La discusión se centra en quién debe manejar el trámite de ciudadanía y la eventual entrega de cartas de ciudadanía: si el fuero judicial o el Poder Ejecutivo a través de Migraciones. El oficialismo busca que la Corte revise la decisión de la Cámara Nacional Electoral, que dejó sin efecto un decreto de Milei y marcó límites a la intervención del Gobierno en ese proceso.
Choque institucional por el control de las ciudadanías
Con la apelación, el Ejecutivo procura sostener la competencia de Migraciones y evitar que el trámite quede exclusivamente bajo la órbita de los jueces electorales.
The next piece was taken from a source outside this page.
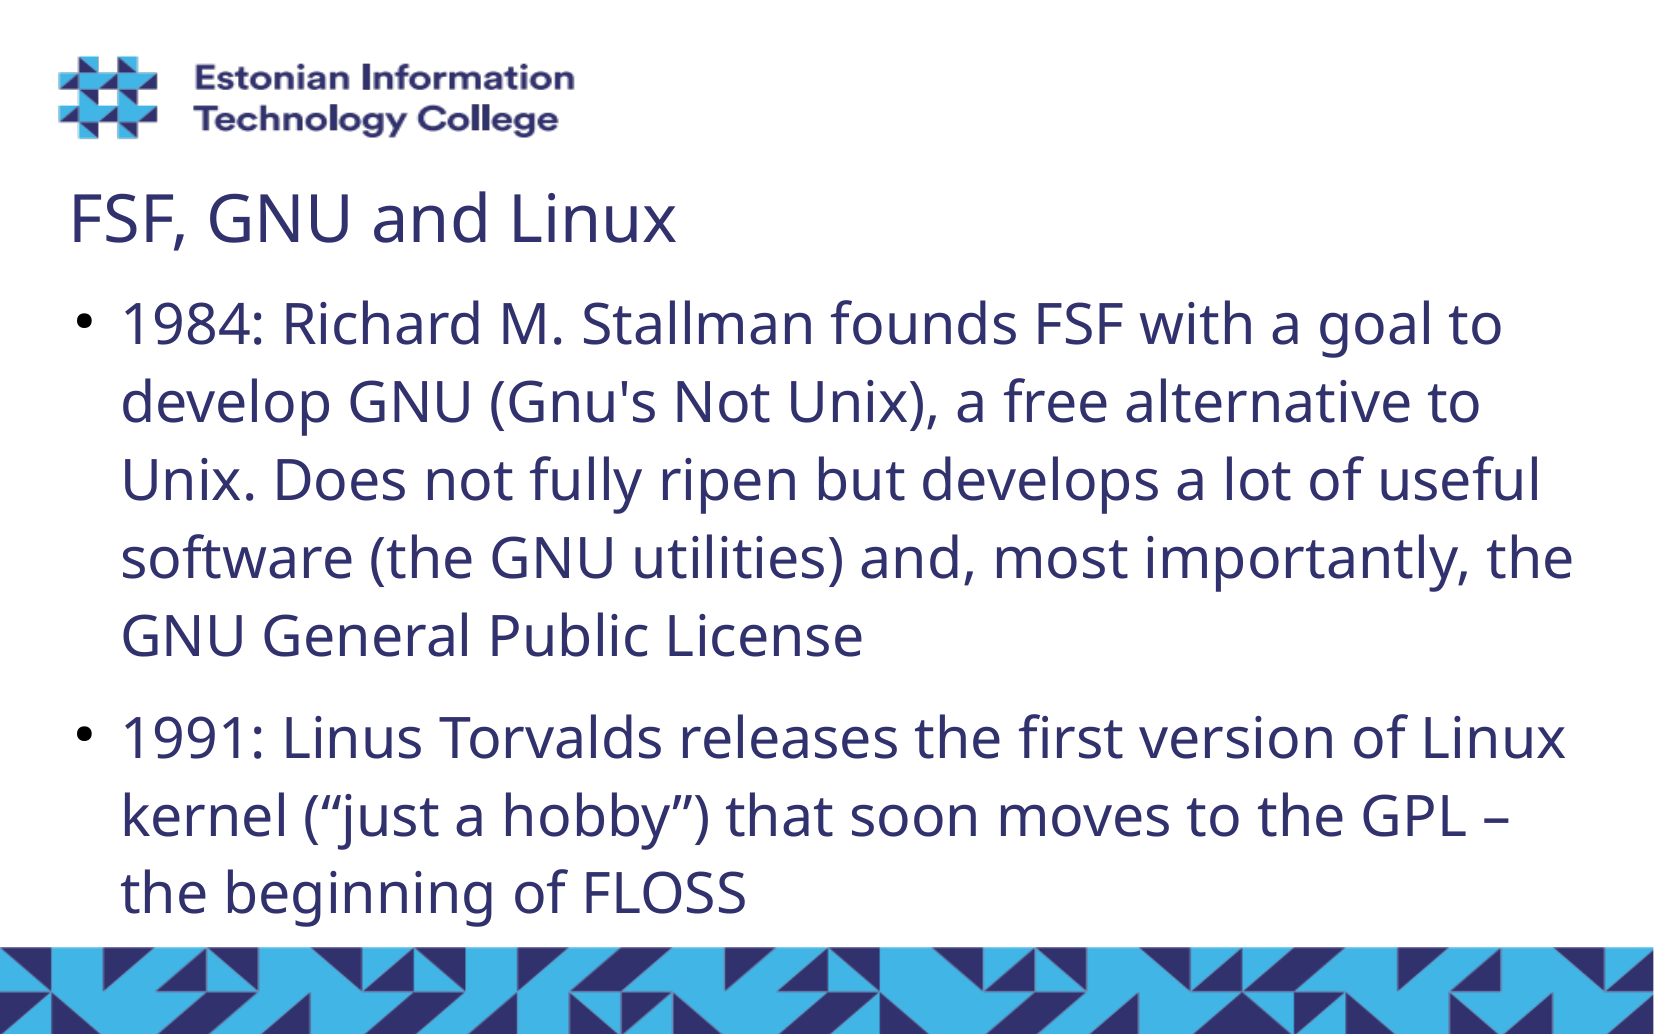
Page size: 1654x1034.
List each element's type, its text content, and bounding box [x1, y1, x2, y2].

list 1984: Richard M. Stallman founds FSF with a goal to develop GNU (Gnu's Not Unix), a free alternative to Unix. Does not fully ripen but develops a lot of useful software (the GNU utilities) and, most importantly, the GNU General Public License 1991: Linus Torvalds releases the first version of Linux kernel (“just a hobby”) that soon moves to the GPL – the beginning of FLOSS [59, 283, 1595, 936]
title FSF, GNU and Linux [68, 147, 1536, 283]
En los despachos oficiales admiten que un cambio de criterio impactaría en la organización de los procedimientos y en la cantidad de expedientes en curso.
Desde sectores críticos remarcan que la decisión de la Cámara apuntó a preservar la división de poderes y evitar que un decreto modifique aspectos sensibles del régimen de ciudadanía. Ahora será la Corte Suprema la que defina el alcance del decreto y el rol de Migraciones en estas gestiones.
Mientras se espera la resolución del máximo tribunal, en el Gobierno insisten en que la intervención de Migraciones garantiza mayor coordinación administrativa y un seguimiento más ágil de los pedidos de ciudadanía.